Clients of an application should be able to react properly to the backpressure emitted by an application.

Retries

The most typical way to react to failures in a distributed system is retries. Retries are performed because we assume that a failure is temporary, so retrying a request is expected to have a better outcome.

Issue with retries

Retries can have adverse effects, the one is described below:

Overloading a service

Think about the whole architecture of the systems and the various applications involved to determine where retries will be performed. Performing retries at multiple levels can significantly amplify the traffic coming from customers, which can overload services and cause issues.

For example, let’s assume we have four services A, B, C, and D that call each other in order, as shown in the following illustration:

If each service performs three retries for every failed request, then a temporary issue at service D will cause every request to be retried 27 times, thus creating a lot of additional load to service D during a period it’s already experiencing issues.

Mitigating service overloading issue

Following are some approaches that help overcome the service overloading issue:

Retry failed requests at the highest level possible

Retrying failed requests at the highest level is a conventional approach, which contains additional context around the business function of the request and whether it’s worth retrying.

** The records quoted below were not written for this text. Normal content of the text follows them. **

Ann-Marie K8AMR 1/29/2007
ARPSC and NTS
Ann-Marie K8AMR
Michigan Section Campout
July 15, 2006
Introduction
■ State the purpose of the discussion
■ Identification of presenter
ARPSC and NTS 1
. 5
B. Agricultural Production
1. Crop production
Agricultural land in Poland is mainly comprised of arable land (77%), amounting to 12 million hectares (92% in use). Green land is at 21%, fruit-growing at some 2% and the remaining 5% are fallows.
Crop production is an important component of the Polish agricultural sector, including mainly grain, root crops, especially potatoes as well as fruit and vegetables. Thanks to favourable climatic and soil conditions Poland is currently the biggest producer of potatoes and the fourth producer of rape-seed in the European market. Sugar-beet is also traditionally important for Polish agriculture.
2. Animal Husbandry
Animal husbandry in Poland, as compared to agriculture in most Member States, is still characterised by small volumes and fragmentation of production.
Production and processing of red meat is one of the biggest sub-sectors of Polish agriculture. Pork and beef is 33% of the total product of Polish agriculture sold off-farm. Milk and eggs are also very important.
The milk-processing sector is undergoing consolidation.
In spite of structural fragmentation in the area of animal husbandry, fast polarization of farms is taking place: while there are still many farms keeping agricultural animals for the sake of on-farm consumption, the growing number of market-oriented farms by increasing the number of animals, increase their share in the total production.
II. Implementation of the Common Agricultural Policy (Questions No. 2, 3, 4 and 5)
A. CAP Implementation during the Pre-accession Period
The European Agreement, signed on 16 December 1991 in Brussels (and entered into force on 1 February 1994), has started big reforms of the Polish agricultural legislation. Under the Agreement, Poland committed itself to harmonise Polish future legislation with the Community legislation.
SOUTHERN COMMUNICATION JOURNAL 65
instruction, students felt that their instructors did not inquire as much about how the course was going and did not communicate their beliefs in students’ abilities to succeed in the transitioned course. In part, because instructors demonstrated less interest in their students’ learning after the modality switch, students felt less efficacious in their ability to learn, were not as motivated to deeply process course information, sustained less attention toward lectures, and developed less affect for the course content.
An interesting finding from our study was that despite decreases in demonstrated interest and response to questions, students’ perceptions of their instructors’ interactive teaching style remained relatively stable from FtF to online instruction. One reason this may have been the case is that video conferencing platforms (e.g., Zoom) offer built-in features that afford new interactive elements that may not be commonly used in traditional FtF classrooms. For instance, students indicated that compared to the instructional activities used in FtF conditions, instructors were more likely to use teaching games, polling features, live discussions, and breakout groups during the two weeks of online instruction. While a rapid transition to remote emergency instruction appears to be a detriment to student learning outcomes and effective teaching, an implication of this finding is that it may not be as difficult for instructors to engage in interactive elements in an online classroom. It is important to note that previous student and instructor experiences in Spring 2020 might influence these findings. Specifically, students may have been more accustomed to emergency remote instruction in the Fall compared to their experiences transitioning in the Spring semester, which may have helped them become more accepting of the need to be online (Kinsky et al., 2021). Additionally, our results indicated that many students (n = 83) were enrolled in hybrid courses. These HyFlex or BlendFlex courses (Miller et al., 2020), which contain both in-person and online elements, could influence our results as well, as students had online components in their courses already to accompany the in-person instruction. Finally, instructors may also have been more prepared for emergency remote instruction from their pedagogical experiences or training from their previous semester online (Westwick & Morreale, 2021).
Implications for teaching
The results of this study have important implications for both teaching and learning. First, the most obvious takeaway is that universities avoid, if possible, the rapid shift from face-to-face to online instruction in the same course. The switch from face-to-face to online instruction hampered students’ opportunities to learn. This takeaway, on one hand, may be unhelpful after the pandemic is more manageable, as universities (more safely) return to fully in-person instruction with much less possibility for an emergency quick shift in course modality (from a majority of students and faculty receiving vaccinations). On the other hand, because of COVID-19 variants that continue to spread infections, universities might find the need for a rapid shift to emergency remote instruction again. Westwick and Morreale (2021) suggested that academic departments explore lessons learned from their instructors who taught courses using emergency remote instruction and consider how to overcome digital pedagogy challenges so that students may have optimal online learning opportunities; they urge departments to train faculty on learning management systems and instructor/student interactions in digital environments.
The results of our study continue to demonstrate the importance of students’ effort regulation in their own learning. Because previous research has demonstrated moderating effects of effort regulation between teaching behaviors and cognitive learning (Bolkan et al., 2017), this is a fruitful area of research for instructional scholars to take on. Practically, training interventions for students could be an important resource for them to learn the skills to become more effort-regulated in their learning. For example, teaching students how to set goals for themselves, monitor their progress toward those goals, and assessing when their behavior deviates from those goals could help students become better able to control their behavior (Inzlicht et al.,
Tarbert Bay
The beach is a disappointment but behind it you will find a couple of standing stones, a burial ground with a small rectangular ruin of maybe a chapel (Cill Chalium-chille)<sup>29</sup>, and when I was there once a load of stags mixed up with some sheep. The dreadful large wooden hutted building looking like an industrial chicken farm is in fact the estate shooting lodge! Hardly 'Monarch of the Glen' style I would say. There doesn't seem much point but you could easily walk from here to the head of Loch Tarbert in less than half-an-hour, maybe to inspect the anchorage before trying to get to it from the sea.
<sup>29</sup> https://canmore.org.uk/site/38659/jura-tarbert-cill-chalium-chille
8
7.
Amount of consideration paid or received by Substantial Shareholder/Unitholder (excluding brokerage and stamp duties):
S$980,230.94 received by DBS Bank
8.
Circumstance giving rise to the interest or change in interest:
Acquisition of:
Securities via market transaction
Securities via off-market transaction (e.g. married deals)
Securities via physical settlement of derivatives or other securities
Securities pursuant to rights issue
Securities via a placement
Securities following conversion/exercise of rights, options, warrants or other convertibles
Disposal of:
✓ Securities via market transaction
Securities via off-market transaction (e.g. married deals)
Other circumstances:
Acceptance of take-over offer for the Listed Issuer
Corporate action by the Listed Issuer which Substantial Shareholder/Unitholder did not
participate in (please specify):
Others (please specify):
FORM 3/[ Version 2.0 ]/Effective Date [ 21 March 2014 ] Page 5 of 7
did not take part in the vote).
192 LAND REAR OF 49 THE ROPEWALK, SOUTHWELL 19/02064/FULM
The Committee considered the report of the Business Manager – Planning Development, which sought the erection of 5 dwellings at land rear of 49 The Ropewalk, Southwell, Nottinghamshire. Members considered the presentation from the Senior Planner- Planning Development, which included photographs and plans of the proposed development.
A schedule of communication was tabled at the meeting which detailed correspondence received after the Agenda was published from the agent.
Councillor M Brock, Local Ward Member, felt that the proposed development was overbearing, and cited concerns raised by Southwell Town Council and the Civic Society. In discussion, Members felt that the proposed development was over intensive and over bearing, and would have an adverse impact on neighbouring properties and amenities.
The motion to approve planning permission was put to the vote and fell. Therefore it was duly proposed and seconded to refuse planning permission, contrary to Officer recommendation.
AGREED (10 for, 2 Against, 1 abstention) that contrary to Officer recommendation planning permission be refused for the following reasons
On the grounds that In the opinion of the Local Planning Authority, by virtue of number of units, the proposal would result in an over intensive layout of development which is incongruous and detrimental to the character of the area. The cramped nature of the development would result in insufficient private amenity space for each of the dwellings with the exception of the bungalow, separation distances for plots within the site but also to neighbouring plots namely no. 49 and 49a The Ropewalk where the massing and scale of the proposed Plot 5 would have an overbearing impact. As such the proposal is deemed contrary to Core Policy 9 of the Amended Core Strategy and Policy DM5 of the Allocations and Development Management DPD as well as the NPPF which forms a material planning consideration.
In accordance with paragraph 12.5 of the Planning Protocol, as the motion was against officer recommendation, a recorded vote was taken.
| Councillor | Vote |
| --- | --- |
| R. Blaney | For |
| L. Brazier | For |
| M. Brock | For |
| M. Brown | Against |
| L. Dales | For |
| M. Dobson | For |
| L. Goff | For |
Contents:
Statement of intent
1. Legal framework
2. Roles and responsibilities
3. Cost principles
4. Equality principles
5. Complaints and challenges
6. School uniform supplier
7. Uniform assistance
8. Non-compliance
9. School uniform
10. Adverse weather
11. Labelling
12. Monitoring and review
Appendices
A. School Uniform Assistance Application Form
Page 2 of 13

Use exponential backoff when retrying a request

In this approach, the system waits a bit more every time before performing the next retry. It gives the downstream system a better opportunity to recover from any temporary issues.

Note: Ideally, exponential backoff is also combined with some jitter, which is a small incremental delay in data transfer. So retries from various servers of service are distributed evenly, and they do not produce sudden spikes of traffic that can also cause overload issues…

Use circuit breaker

Clients of an application can also perform some form of load shedding to help downstream applications recover using a circuit breaker.

A circuit breaker essentially monitors the percentage of failed requests. When a specific threshold is crossed, this is interpreted as a permanent failure of the downstream application. As a result, the circuit breaker rejects all the requests locally without sending them to the downstream application.

The circuit breaker allows sending just a few requests periodically, and if a good percentage of them is successful, it starts sending load again.

Benefits

Circuit breakers are beneficial in two ways:

  • It gives the downstream service a chance to recover from overload situations or other kinds of permanent failures.
  • It improves the customer experience by reducing request latency when the response from downstream is not necessary.

Note: An example of this technique was described previously when explaining the concept of graceful degradation.

Embed timeout hints

Clients can embed timeout hints in their requests to help downstream applications. These hints inform downstream applications about when a response to a request is not useful anymore. In this way, downstream applications can discard requests waiting for a long time in message queues or in memory buffers due to resource exhaustion, thus speeding up the processing of accumulated backlogs.